* _BRIEF_
Among the lines below, how many have the string "Camila" in them? Only the number is wanted.

Document layout analysis data
★ ★ ★ ★

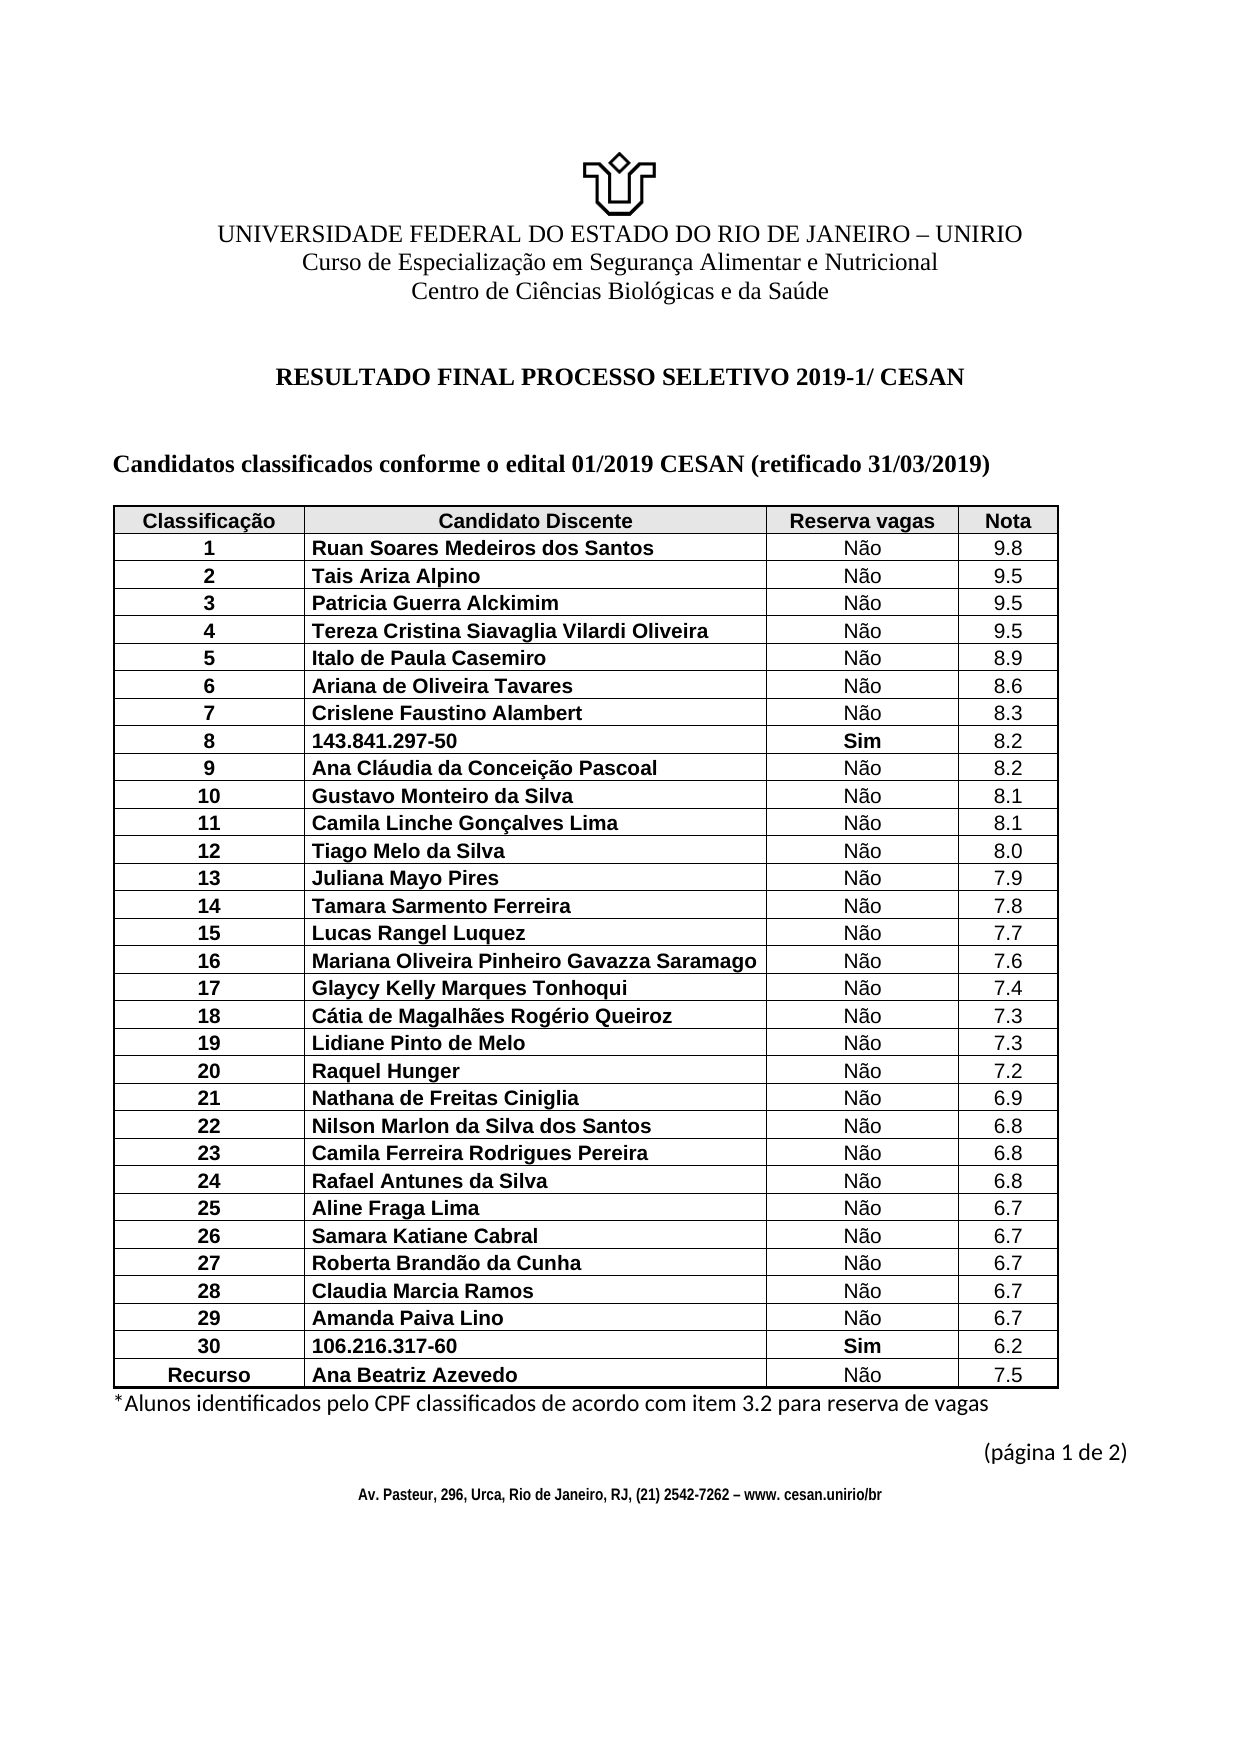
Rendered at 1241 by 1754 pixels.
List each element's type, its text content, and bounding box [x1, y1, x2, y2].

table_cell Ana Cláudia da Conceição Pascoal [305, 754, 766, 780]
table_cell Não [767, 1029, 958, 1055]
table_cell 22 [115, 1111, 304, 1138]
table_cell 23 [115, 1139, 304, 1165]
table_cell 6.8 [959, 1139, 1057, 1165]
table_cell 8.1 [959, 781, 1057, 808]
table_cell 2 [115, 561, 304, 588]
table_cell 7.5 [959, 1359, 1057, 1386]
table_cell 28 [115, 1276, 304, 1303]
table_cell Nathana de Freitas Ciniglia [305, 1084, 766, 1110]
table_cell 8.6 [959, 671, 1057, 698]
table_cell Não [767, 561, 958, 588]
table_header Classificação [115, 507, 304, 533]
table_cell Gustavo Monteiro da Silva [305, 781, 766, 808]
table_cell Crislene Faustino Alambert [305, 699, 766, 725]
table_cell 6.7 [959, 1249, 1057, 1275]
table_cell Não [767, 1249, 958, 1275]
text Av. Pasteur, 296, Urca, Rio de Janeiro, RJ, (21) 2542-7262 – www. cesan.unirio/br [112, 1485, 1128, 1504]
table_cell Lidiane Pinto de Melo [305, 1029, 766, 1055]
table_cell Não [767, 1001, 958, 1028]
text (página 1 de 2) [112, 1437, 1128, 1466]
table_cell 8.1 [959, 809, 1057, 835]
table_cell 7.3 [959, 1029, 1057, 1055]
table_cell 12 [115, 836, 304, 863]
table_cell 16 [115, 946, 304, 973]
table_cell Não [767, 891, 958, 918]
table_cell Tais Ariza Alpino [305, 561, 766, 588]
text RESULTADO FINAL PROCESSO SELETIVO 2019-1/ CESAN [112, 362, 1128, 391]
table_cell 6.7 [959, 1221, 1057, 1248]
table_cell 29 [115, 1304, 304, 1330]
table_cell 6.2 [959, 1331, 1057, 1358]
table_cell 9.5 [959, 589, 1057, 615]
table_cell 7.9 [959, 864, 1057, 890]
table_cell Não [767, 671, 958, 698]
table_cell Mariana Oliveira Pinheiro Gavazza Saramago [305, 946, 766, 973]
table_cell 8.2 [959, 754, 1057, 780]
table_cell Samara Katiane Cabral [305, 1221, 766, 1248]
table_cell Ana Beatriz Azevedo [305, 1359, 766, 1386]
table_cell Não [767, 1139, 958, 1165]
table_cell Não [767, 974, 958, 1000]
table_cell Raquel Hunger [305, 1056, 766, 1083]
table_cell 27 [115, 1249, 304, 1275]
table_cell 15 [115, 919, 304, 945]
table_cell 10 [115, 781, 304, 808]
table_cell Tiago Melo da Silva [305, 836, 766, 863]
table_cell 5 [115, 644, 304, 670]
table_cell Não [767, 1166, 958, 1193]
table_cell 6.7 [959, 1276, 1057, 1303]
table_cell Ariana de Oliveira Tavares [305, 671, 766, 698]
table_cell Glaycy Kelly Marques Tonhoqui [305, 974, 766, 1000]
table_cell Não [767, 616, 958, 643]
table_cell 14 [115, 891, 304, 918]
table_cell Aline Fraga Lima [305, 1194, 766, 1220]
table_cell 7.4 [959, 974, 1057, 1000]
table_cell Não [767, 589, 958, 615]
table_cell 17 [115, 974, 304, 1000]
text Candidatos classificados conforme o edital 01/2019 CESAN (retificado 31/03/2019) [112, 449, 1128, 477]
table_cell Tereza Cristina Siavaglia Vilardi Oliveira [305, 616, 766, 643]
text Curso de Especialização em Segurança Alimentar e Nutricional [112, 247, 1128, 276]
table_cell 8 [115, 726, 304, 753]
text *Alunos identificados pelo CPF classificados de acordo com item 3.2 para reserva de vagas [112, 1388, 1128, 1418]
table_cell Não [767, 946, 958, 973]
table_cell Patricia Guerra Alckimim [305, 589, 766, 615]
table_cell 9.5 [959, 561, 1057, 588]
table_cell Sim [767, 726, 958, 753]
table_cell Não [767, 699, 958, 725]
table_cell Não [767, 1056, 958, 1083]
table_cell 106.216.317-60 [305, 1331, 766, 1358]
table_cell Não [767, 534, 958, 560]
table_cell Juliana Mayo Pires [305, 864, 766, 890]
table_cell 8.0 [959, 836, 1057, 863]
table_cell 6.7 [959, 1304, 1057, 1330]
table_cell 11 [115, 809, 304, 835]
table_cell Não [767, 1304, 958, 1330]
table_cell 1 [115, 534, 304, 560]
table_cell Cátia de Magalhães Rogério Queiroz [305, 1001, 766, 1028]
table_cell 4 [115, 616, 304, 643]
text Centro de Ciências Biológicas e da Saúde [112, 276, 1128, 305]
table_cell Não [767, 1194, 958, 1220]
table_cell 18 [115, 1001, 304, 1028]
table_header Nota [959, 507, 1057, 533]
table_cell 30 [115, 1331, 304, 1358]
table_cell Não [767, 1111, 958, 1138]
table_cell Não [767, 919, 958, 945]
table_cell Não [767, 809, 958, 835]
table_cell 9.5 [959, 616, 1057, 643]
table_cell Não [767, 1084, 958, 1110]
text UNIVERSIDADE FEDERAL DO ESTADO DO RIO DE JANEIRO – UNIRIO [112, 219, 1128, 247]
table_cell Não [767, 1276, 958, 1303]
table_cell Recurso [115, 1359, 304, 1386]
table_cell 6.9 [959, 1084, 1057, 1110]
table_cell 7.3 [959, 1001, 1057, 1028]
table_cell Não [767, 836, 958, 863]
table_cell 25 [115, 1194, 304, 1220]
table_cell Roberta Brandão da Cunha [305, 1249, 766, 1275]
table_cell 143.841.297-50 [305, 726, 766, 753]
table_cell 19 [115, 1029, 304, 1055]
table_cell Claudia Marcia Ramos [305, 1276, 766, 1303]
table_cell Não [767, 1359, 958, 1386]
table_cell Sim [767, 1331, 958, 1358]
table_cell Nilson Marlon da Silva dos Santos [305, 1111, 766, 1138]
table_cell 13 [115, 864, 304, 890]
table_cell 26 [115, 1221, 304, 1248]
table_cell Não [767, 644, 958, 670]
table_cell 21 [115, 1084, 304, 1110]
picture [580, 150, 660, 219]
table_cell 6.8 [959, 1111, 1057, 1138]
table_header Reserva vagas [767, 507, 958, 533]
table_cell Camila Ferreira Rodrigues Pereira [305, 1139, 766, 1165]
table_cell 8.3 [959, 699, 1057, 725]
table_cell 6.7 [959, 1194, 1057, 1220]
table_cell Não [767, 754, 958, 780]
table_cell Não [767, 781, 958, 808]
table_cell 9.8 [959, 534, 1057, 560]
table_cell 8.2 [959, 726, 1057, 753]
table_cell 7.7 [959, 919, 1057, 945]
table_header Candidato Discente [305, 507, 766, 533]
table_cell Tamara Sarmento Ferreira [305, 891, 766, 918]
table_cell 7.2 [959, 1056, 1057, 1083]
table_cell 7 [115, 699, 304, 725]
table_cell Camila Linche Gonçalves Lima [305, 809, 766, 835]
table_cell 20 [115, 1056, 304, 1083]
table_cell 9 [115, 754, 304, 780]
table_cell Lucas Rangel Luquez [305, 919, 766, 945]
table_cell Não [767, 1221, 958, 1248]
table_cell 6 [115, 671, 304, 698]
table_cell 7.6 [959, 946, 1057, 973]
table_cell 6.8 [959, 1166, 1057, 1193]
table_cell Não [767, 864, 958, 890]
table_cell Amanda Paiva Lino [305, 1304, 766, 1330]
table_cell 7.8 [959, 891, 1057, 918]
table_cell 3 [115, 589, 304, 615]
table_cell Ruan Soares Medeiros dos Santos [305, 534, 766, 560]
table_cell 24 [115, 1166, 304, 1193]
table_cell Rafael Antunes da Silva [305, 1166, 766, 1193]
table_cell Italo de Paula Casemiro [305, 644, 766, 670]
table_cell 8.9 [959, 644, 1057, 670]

★ ★ ★ ★

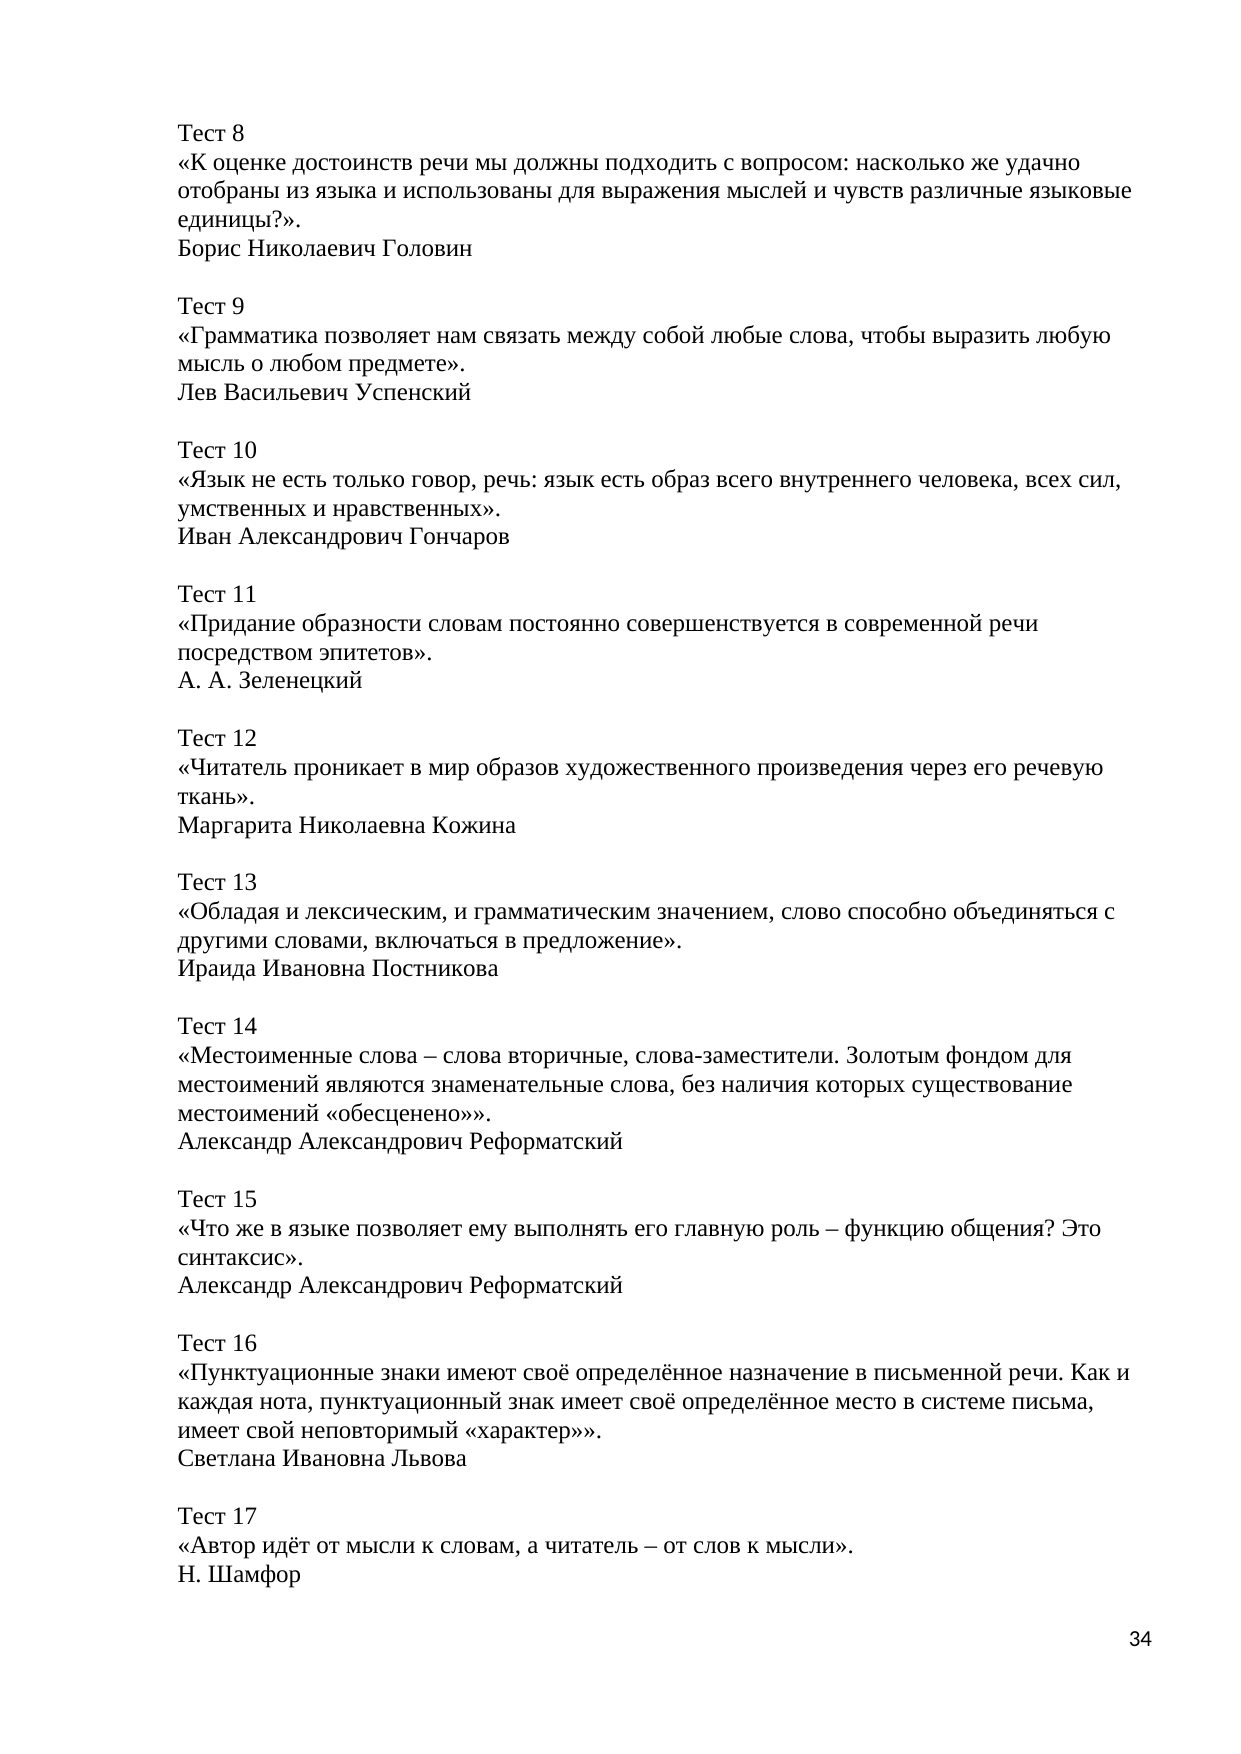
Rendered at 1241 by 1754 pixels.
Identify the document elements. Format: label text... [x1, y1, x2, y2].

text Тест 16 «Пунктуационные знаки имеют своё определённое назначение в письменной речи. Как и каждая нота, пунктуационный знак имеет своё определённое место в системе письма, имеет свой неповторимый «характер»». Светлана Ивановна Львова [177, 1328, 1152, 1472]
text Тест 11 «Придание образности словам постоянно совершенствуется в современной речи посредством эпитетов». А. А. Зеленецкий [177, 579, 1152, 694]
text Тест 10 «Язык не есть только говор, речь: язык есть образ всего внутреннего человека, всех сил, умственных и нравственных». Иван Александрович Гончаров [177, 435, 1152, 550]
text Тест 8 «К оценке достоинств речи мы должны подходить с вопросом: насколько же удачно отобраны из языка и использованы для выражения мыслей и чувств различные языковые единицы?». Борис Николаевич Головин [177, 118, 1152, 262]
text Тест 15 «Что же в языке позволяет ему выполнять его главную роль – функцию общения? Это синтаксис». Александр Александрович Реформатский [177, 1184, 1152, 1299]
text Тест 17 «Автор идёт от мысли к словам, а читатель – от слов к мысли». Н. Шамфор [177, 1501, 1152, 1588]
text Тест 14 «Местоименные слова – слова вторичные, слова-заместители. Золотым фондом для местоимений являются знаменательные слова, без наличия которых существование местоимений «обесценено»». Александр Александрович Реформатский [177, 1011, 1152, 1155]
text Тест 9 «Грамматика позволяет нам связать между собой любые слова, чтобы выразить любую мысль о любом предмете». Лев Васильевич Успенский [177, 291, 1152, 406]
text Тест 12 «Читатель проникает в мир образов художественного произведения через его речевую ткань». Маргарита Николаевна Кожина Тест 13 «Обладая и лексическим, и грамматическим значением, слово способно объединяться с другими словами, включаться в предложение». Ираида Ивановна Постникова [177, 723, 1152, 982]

★ ★ ★ ★

* _EXPECTED ANSWER_
2